The service claims to be "growing and maintaining the world's largest continuous personal lifestyle tracking service," which it says will empower users to make better informed decisions about their lifestyles. VisibleNation is not a tool for questioning the validity of the institutions that delimit what we think of as possible when imagining our ideal lives. Instead its limited pull-down menus, sliding scale indicators, and multiple choice questions guide users through a loosely modeled life where the only choice for meaningful changes concern individual lifestyle. All sources of discomfort or unhappiness come from a statistical disparity between one's choices and those of everyone else.

It reduces the idea of advice-taking to a matter of personal reflection before an anonymous body of statistics. Instead of taking input from a person whose suggestions can be put in context of an intimate relationship and judged against an understanding of the other person's personality and habits, decision-making powered by collective data becomes a process of aligning with consensus. The lifestyle shortfalls are your own, it's a matter of objective data, but you can fix yourself with the right kind of empowerment. And though there is no acknowledged plan for making a profit, it seems clear that VisibleNation is designed around first creating incentive for users to contribute to the data pool that will eventually become a sellable asset.

It's hard not to wonder if this move toward asking depersonalized mechanisms to guide us won't seem like the mesmerism of our era in a few years. A group of researchers at Microsoft Research Asia this week revealed an algorithm that allows people to navigate the awkward task of trying to friend someone you have a professional interest in but who isn't in your immediate group of friends. The algorithm, which the group calls STINA (Selective Invitation with Tree and In-Node Aggregation), takes a target and then charts out a chain of friend requests necessary for you to have the greatest chance of being accepted by them. The group claims that the algorithm has so far produced significantly better results than test subjects operating on their own. It would be easy to take these findings as proof that humans need machine intervention to lead better lives, but this would be to forget the test medium is itself a mechanical platform.

 

Machines are more efficient at understanding one another's systemic limits and branching possibilities. When the roles are reversed and machines are given to operate according to the standards of flexibility and nuance of humans the results are perhaps embarrassing. Apple's autocorrect software has spawned its own subculture of comic misunderstanding. Google Voice Mail transcriptions have created a similar flourishing of computerized nonsense like, "Hi. This is Fedex hi ken says, okay i can move it to you because this phone number from the mother of."

When computers flounder in the human realm, we excuse it by acknowledging human language and social exchange as being overwhelmingly complex and nuanced. When humans flounder within the limitations of computers we assume the human is to blame and should be re-routed on some path of self-improvement. Bizarrely, many see the inefficiencies of human behavior in synthetic systems as cause to develop yet another synthetic add-on to help the human operate the machine a little more smoothly.

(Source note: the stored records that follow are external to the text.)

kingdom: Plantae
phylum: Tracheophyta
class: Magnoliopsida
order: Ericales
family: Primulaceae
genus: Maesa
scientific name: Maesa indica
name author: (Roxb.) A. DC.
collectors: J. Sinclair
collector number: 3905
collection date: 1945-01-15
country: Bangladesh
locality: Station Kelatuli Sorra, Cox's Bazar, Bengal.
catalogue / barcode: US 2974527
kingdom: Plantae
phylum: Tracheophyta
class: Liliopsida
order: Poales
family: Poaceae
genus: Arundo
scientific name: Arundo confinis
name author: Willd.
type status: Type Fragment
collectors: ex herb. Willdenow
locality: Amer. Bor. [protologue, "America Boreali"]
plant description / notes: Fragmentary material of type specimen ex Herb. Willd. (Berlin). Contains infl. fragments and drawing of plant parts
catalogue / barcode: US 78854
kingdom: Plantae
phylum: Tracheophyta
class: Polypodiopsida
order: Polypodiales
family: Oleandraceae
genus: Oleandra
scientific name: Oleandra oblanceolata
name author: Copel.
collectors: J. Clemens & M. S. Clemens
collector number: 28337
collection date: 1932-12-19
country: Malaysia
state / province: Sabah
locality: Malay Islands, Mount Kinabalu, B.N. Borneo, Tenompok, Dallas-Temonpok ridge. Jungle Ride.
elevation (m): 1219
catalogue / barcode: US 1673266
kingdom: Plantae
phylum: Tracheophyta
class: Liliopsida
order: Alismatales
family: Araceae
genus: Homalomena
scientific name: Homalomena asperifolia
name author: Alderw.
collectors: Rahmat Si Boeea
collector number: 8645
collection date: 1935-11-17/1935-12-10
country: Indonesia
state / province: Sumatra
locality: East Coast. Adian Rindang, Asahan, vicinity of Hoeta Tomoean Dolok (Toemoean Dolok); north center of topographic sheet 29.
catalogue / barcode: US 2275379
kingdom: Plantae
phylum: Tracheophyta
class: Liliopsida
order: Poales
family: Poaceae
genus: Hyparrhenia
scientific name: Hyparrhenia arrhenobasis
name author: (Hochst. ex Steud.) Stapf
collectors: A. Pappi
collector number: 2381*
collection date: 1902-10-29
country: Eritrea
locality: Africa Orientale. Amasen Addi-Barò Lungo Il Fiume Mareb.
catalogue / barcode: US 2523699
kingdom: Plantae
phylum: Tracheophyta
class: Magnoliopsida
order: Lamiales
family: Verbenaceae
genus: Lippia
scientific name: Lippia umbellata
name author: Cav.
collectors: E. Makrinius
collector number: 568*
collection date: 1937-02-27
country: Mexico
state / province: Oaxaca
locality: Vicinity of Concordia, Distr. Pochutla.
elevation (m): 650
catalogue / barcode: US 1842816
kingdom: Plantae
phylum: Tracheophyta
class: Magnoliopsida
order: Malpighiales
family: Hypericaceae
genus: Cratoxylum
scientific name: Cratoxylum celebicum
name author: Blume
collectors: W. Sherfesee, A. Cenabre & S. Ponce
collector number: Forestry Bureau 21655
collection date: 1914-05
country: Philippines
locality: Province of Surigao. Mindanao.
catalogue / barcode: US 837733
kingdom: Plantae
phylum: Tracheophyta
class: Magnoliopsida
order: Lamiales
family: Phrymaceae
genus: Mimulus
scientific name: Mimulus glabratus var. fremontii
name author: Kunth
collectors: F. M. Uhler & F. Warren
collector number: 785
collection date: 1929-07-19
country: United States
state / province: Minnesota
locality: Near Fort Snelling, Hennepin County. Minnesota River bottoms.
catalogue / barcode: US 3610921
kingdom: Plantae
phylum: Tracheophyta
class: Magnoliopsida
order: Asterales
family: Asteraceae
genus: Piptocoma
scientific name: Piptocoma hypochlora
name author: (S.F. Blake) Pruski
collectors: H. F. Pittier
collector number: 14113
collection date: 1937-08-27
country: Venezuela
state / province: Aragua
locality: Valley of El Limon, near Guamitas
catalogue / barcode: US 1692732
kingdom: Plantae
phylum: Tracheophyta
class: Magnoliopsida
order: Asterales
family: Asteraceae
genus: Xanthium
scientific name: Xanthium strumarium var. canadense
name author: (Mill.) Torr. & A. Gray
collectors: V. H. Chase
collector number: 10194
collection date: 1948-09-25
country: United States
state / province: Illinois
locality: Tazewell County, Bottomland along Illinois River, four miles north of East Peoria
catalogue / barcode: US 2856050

There is something incredibly frightening about the conditions underlying Microsoft's research: The most important people in our lives are increasingly distant people, often strangers, whose approval we seek for work, advancement, and mentorship. The corollary is that there are fewer and fewer people in our buildings, neighborhoods, and immediate friend circles that we rely on to validate us, help us advance, and find meaningful work. We see the irreducibly complex people who love us and live with us as increasingly useless, while the data apparitions of distant strangers suggest models for how we might one day be better. Now a brood of digital opportunists are eagerly building technical intermediaries to help make us better, after the old intermediaries helped convince us we weren't good enough. This is problem-solving through the creation of new problems, a process that will eventually leave us back where we started.